▸ Aim of the task:
Transcribe the following entries letter for letter, without the pictures.

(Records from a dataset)
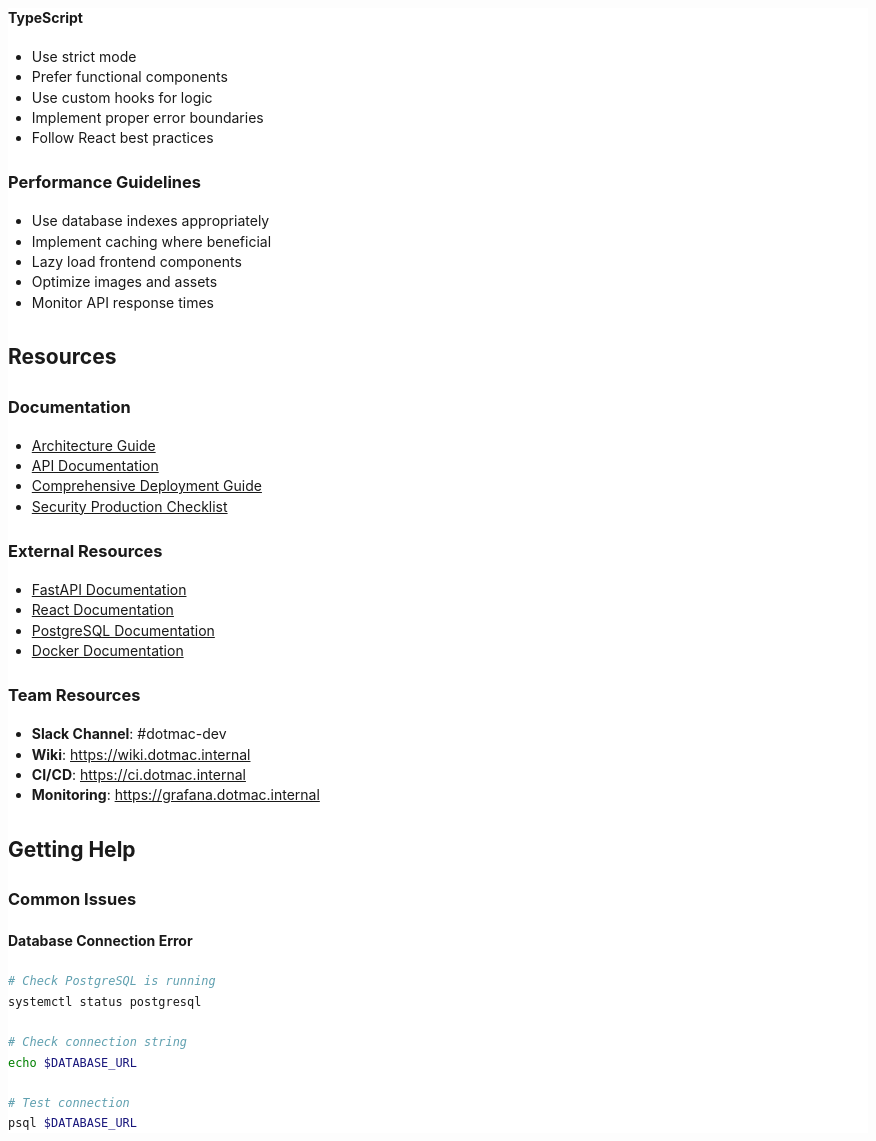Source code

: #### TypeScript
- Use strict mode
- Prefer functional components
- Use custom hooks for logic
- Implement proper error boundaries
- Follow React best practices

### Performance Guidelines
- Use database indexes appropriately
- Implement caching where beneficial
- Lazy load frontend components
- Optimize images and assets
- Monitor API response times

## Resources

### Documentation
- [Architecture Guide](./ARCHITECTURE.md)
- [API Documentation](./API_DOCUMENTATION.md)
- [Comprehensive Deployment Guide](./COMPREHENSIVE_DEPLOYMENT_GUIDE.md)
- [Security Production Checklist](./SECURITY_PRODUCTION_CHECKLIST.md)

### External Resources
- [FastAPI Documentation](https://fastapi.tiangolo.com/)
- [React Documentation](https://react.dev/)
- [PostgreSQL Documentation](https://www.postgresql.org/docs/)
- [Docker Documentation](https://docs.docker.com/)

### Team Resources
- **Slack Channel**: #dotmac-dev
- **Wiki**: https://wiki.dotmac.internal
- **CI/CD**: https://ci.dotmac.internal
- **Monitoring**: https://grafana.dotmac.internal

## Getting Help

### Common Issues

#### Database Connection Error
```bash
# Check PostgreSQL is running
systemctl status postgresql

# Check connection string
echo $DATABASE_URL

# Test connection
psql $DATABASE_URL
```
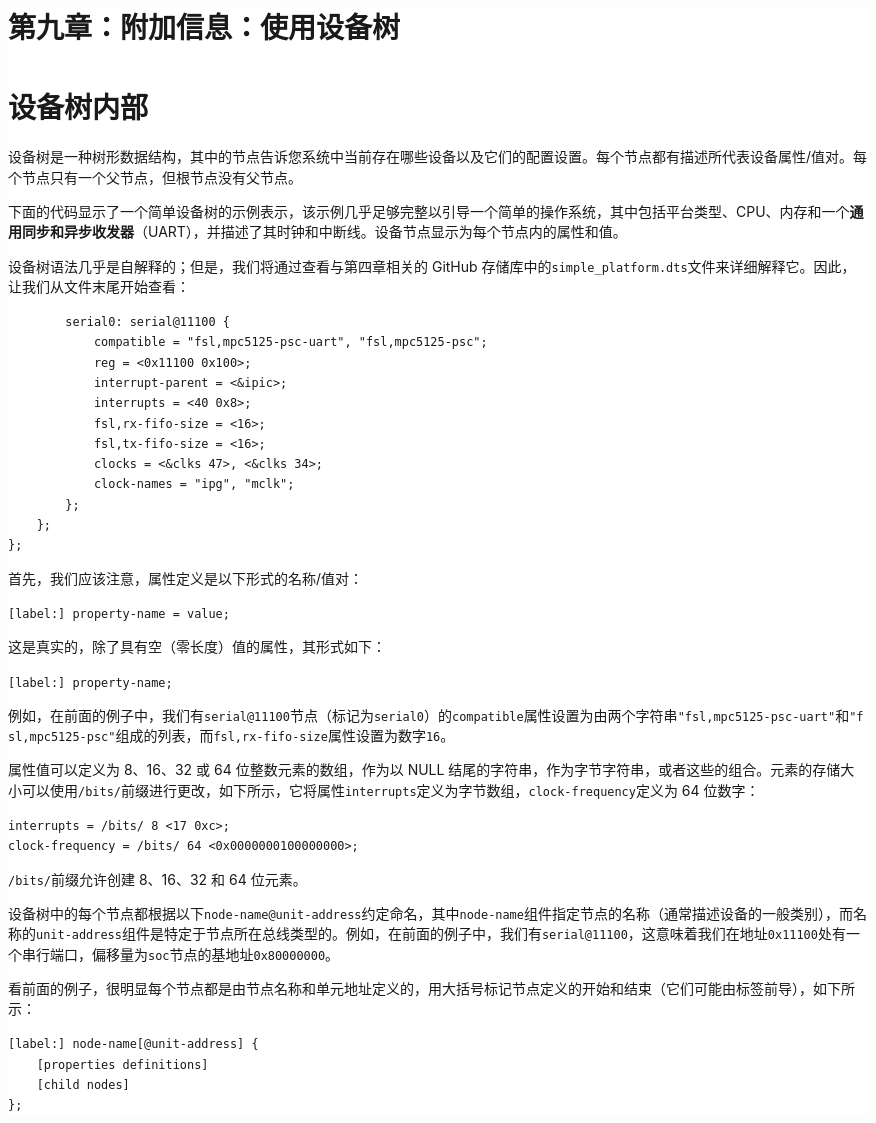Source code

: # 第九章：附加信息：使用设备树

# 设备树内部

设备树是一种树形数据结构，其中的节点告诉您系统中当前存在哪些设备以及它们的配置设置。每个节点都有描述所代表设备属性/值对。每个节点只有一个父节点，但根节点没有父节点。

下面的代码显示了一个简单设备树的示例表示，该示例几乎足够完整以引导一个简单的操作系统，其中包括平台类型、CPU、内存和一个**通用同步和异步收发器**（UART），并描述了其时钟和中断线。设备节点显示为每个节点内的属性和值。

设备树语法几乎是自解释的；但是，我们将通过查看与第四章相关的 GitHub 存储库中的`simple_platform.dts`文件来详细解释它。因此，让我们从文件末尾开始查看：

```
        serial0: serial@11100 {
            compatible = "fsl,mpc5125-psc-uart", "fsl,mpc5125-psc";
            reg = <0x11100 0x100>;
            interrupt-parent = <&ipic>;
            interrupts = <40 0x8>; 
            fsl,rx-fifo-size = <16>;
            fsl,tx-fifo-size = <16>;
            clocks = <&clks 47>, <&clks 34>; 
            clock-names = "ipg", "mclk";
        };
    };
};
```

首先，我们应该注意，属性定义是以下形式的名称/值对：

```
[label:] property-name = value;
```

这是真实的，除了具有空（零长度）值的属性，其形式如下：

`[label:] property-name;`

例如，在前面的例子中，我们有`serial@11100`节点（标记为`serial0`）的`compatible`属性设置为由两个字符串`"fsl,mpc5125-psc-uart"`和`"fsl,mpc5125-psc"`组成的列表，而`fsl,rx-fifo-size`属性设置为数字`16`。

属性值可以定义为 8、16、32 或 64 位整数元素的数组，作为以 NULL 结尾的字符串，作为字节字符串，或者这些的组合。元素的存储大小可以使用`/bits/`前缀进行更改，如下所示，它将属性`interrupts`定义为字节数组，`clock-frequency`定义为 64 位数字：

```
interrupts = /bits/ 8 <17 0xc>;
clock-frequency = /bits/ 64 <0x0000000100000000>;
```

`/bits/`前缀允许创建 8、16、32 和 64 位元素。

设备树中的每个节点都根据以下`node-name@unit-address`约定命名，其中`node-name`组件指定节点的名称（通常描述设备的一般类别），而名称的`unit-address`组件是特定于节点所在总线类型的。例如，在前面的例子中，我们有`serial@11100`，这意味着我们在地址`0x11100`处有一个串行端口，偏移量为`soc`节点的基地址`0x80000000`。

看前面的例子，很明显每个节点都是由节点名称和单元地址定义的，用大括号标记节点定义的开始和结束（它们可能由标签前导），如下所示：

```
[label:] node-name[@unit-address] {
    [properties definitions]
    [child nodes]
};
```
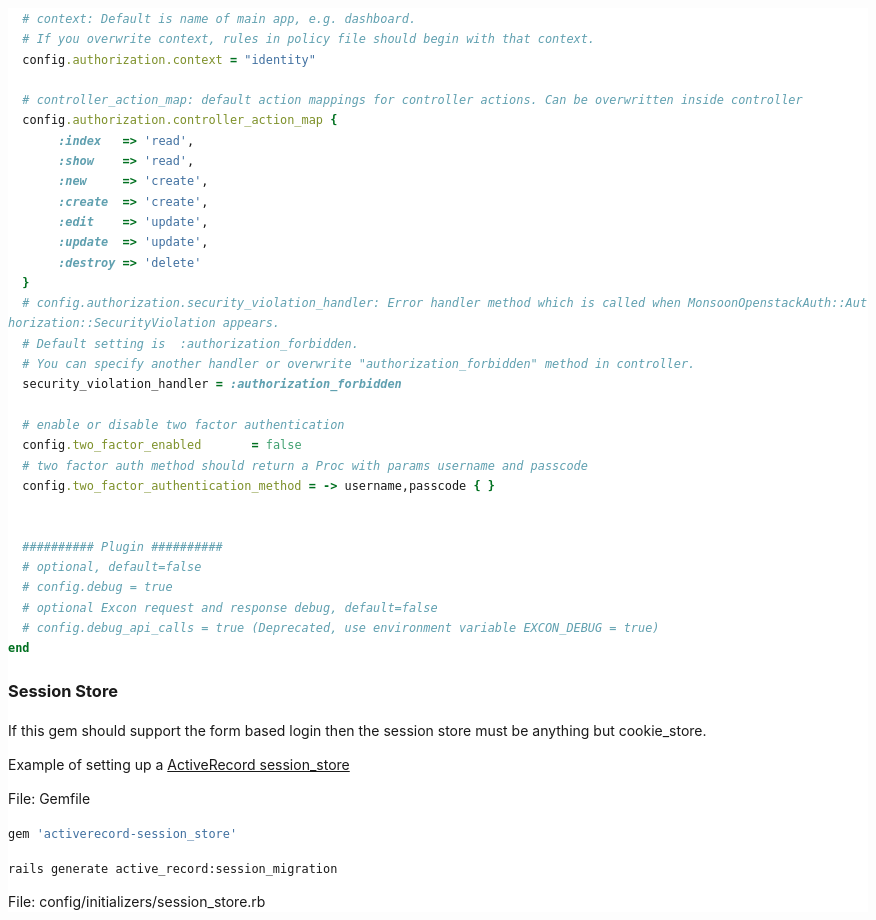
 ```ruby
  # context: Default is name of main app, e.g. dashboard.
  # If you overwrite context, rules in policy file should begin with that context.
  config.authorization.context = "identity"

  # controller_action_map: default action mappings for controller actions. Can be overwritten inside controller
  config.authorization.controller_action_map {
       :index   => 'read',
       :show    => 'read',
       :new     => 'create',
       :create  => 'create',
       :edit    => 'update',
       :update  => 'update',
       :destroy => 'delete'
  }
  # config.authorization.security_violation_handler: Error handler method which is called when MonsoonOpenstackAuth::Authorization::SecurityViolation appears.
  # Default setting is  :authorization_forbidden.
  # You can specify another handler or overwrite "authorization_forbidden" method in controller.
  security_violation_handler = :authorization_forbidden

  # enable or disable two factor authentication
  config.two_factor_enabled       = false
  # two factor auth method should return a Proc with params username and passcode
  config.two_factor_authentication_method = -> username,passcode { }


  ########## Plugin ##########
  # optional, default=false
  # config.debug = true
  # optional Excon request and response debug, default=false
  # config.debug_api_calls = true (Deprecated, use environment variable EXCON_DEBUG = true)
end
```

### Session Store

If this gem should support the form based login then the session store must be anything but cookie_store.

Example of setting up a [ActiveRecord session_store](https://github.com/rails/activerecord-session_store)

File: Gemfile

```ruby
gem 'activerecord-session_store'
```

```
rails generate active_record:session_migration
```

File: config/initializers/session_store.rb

▸ Completed task:
Source code

: #### TypeScript
- Use strict mode
- Prefer functional components
- Use custom hooks for logic
- Implement proper error boundaries
- Follow React best practices

### Performance Guidelines
- Use database indexes appropriately
- Implement caching where beneficial
- Lazy load frontend components
- Optimize images and assets
- Monitor API response times

## Resources

### Documentation
- [Architecture Guide](./ARCHITECTURE.md)
- [API Documentation](./API_DOCUMENTATION.md)
- [Comprehensive Deployment Guide](./COMPREHENSIVE_DEPLOYMENT_GUIDE.md)
- [Security Production Checklist](./SECURITY_PRODUCTION_CHECKLIST.md)

### External Resources
- [FastAPI Documentation](https://fastapi.tiangolo.com/)
- [React Documentation](https://react.dev/)
- [PostgreSQL Documentation](https://www.postgresql.org/docs/)
- [Docker Documentation](https://docs.docker.com/)

### Team Resources
- **Slack Channel**: #dotmac-dev
- **Wiki**: https://wiki.dotmac.internal
- **CI/CD**: https://ci.dotmac.internal
- **Monitoring**: https://grafana.dotmac.internal

## Getting Help

### Common Issues

#### Database Connection Error
```bash
# Check PostgreSQL is running
systemctl status postgresql

# Check connection string
echo $DATABASE_URL

# Test connection
psql $DATABASE_URL
```
Source code

: # 第九章：附加信息：使用设备树

# 设备树内部

设备树是一种树形数据结构，其中的节点告诉您系统中当前存在哪些设备以及它们的配置设置。每个节点都有描述所代表设备属性/值对。每个节点只有一个父节点，但根节点没有父节点。

下面的代码显示了一个简单设备树的示例表示，该示例几乎足够完整以引导一个简单的操作系统，其中包括平台类型、CPU、内存和一个**通用同步和异步收发器**（UART），并描述了其时钟和中断线。设备节点显示为每个节点内的属性和值。

设备树语法几乎是自解释的；但是，我们将通过查看与第四章相关的 GitHub 存储库中的`simple_platform.dts`文件来详细解释它。因此，让我们从文件末尾开始查看：

```
        serial0: serial@11100 {
            compatible = "fsl,mpc5125-psc-uart", "fsl,mpc5125-psc";
            reg = <0x11100 0x100>;
            interrupt-parent = <&ipic>;
            interrupts = <40 0x8>; 
            fsl,rx-fifo-size = <16>;
            fsl,tx-fifo-size = <16>;
            clocks = <&clks 47>, <&clks 34>; 
            clock-names = "ipg", "mclk";
        };
    };
};
```

首先，我们应该注意，属性定义是以下形式的名称/值对：

```
[label:] property-name = value;
```

这是真实的，除了具有空（零长度）值的属性，其形式如下：

`[label:] property-name;`

例如，在前面的例子中，我们有`serial@11100`节点（标记为`serial0`）的`compatible`属性设置为由两个字符串`"fsl,mpc5125-psc-uart"`和`"fsl,mpc5125-psc"`组成的列表，而`fsl,rx-fifo-size`属性设置为数字`16`。

属性值可以定义为 8、16、32 或 64 位整数元素的数组，作为以 NULL 结尾的字符串，作为字节字符串，或者这些的组合。元素的存储大小可以使用`/bits/`前缀进行更改，如下所示，它将属性`interrupts`定义为字节数组，`clock-frequency`定义为 64 位数字：

```
interrupts = /bits/ 8 <17 0xc>;
clock-frequency = /bits/ 64 <0x0000000100000000>;
```

`/bits/`前缀允许创建 8、16、32 和 64 位元素。

设备树中的每个节点都根据以下`node-name@unit-address`约定命名，其中`node-name`组件指定节点的名称（通常描述设备的一般类别），而名称的`unit-address`组件是特定于节点所在总线类型的。例如，在前面的例子中，我们有`serial@11100`，这意味着我们在地址`0x11100`处有一个串行端口，偏移量为`soc`节点的基地址`0x80000000`。

看前面的例子，很明显每个节点都是由节点名称和单元地址定义的，用大括号标记节点定义的开始和结束（它们可能由标签前导），如下所示：

```
[label:] node-name[@unit-address] {
    [properties definitions]
    [child nodes]
};
```
 ```ruby
  # context: Default is name of main app, e.g. dashboard.
  # If you overwrite context, rules in policy file should begin with that context.
  config.authorization.context = "identity"

  # controller_action_map: default action mappings for controller actions. Can be overwritten inside controller
  config.authorization.controller_action_map {
       :index   => 'read',
       :show    => 'read',
       :new     => 'create',
       :create  => 'create',
       :edit    => 'update',
       :update  => 'update',
       :destroy => 'delete'
  }
  # config.authorization.security_violation_handler: Error handler method which is called when MonsoonOpenstackAuth::Authorization::SecurityViolation appears.
  # Default setting is  :authorization_forbidden.
  # You can specify another handler or overwrite "authorization_forbidden" method in controller.
  security_violation_handler = :authorization_forbidden

  # enable or disable two factor authentication
  config.two_factor_enabled       = false
  # two factor auth method should return a Proc with params username and passcode
  config.two_factor_authentication_method = -> username,passcode { }


  ########## Plugin ##########
  # optional, default=false
  # config.debug = true
  # optional Excon request and response debug, default=false
  # config.debug_api_calls = true (Deprecated, use environment variable EXCON_DEBUG = true)
end
```

### Session Store

If this gem should support the form based login then the session store must be anything but cookie_store.

Example of setting up a [ActiveRecord session_store](https://github.com/rails/activerecord-session_store)

File: Gemfile

```ruby
gem 'activerecord-session_store'
```

```
rails generate active_record:session_migration
```

File: config/initializers/session_store.rb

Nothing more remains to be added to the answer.